Fig. 6. Deletion of AGO1 trigger increases miR-999 in Drosophila.

a Schematic of the CRISPR-Cas9-mediated knockout of miR-999 TDMD trigger from AGO1 3′ UTR. The trigger and sgRNA sites are highlighted in red and blue, respectively. PAM sequence is underlined (green). The genotype of each mutant line is shown below. Cartoons were created with BioRender.com. b Upper panel: northern blot analyses of miR-999, bantam and U6 in controls and AGO1 trigger mutant lines. Bantam and U6 served as loading controls. The normalized miR-999 abundance (compared to bantam) are shown below each miRNA band. The miRNA abundance in control line no.1 was normalized as 1. n = 3 biological replicates. Control lines without mutation were obtained from same crossing procedure as the mutant lines. Bottom panel: western blot showing AGO1 protein level, with GAPDH as a loading control. c RT-qPCR analyses of pri-miR-999, AGO1-CDS and AGO1 trigger levels in controls and AGO1 trigger mutant lines as in (b), normalized to Actin. Data are presented as mean ± SD. n = 3 biological replicates. Source data are provided as a Source Data file.

Fig. 7. AGO1 trigger-KO flies are more vulnerable to stress.
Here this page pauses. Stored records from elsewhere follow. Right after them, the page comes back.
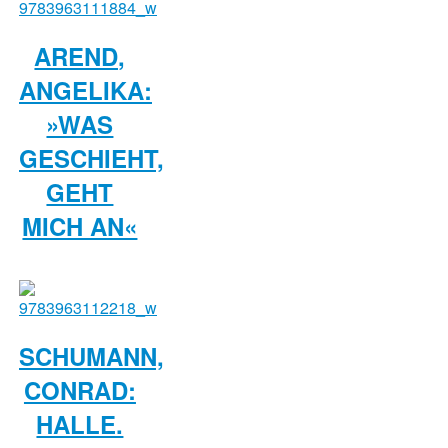
AREND,
ANGELIKA:
»WAS
GESCHIEHT,
GEHT
MICH AN«
SCHUMANN,
CONRAD:
HALLE.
The influence of TDMD trigger on miR-999 (a) and repression of miR-999 targets (b) in AGO1 trigger KO flies. Differences between each set of predicted targets and non-targets were assessed for statistical significance using the Mann–Whitney test (two-sided) and the associated P value. P value = 8.9 × 10⁻⁵ (<0.0001) for all predicted targets compared with non-targets, and P value = 7.1 × 10⁻⁵ (<0.0001) for conserved predicted targets compared with non-targets. c DAVID identified GO term biological pathways enriched in downregulated genes in AGO1 trigger KO flies compared with control-KO flies. Unadjusted P values were determined for the GO term analysis. d The expression of AGO1 after different treatments were generated by modENCODE of FlyBase. Five-day adult male and female are included to indicate baseline AGO1 expression. e Survival rate for AGO1 trigger KO flies after hydrogen peroxide exposure compared with control-KO flies. Data are presented as mean ± SD. (∗∗) P = 0.0094 < 0.01, t test. Four independent oxidative stress experiments were conducted. In each experiment, each fly line has three vials starting with 20 male flies. Source data are provided as a Source Data file.